» **Aim of the task**
Skip any image you find and restate the rest of the data word for word.

▼▼▼

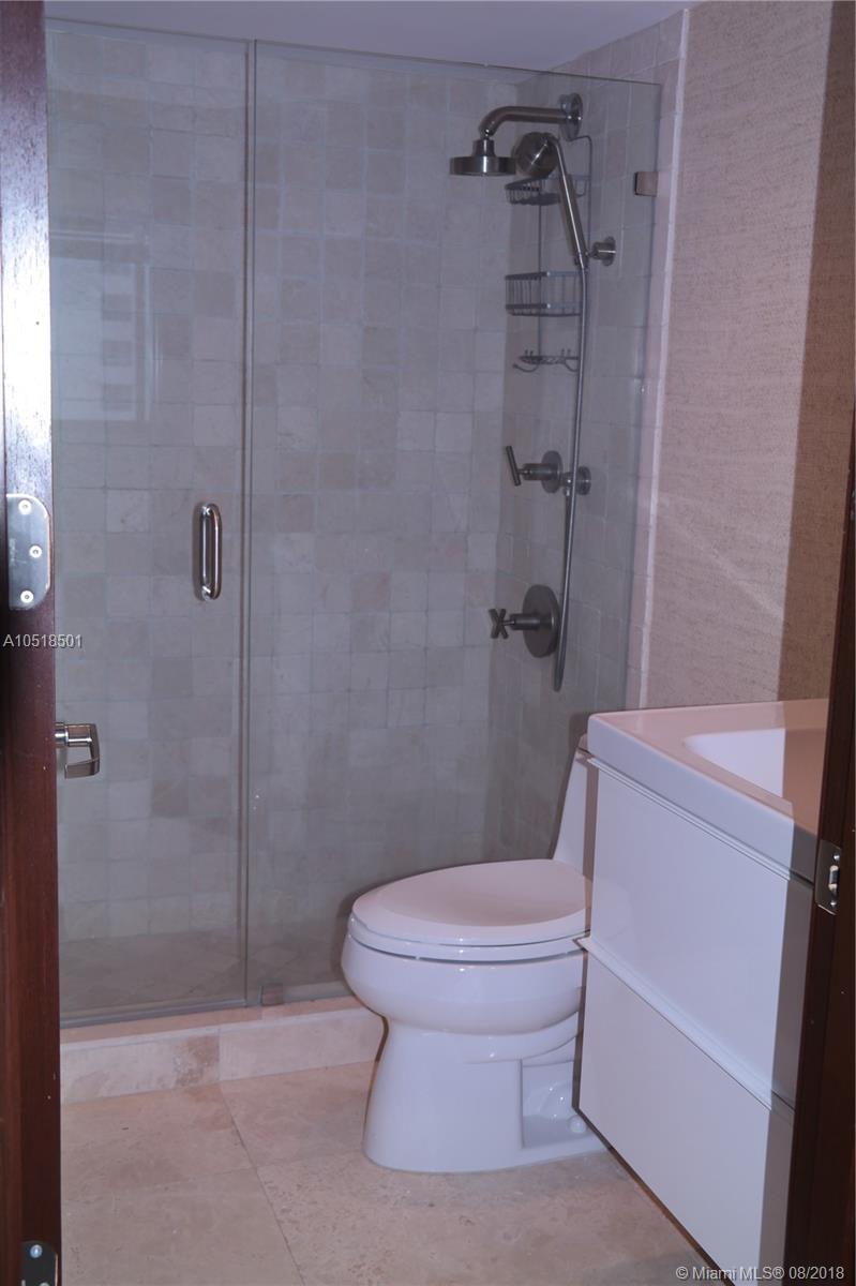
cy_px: 643
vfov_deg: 50.7
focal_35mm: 38
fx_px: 1356
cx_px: 428
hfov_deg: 35.0
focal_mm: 25
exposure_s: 1/50
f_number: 5.6
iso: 200
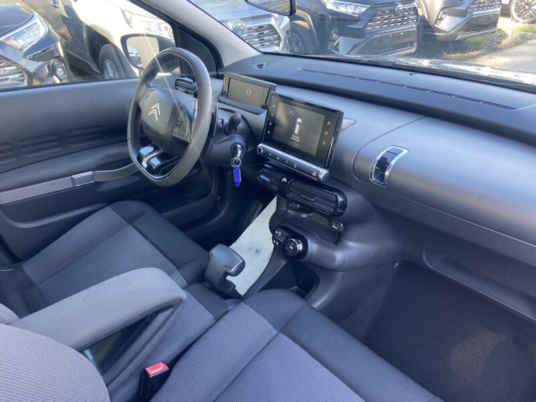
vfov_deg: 53.1
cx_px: 268
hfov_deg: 67.3
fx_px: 403
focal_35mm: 26
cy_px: 201
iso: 100
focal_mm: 4.25
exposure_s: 1/121
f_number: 1.8
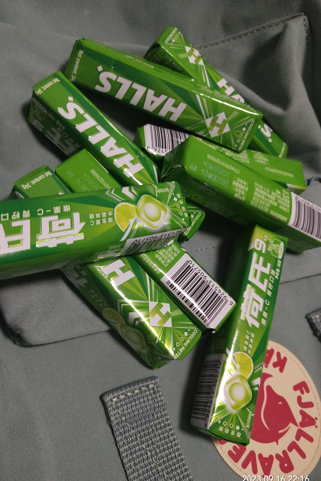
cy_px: 247
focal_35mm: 32
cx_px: 139
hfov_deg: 41.0
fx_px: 428
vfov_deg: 58.7
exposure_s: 1/33.3
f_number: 1.8
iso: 637
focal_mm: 3.95
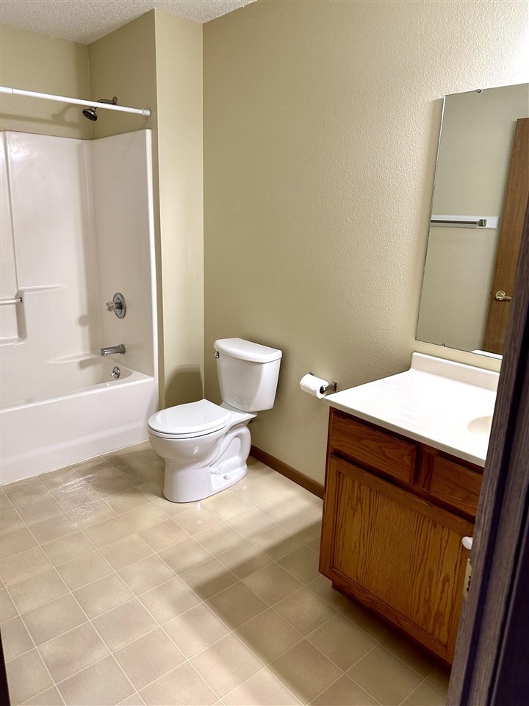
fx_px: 489
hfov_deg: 56.8
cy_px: 353
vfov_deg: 71.6
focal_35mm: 24
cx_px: 264
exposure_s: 1/60
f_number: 1.78
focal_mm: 6.86
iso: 160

▲▲▲

» **Response to this exercise**
cy_px: 643
vfov_deg: 50.7
focal_35mm: 38
fx_px: 1356
cx_px: 428
hfov_deg: 35.0
focal_mm: 25
exposure_s: 1/50
f_number: 5.6
iso: 200
vfov_deg: 53.1
cx_px: 268
hfov_deg: 67.3
fx_px: 403
focal_35mm: 26
cy_px: 201
iso: 100
focal_mm: 4.25
exposure_s: 1/121
f_number: 1.8
cy_px: 247
focal_35mm: 32
cx_px: 139
hfov_deg: 41.0
fx_px: 428
vfov_deg: 58.7
exposure_s: 1/33.3
f_number: 1.8
iso: 637
focal_mm: 3.95
fx_px: 489
hfov_deg: 56.8
cy_px: 353
vfov_deg: 71.6
focal_35mm: 24
cx_px: 264
exposure_s: 1/60
f_number: 1.78
focal_mm: 6.86
iso: 160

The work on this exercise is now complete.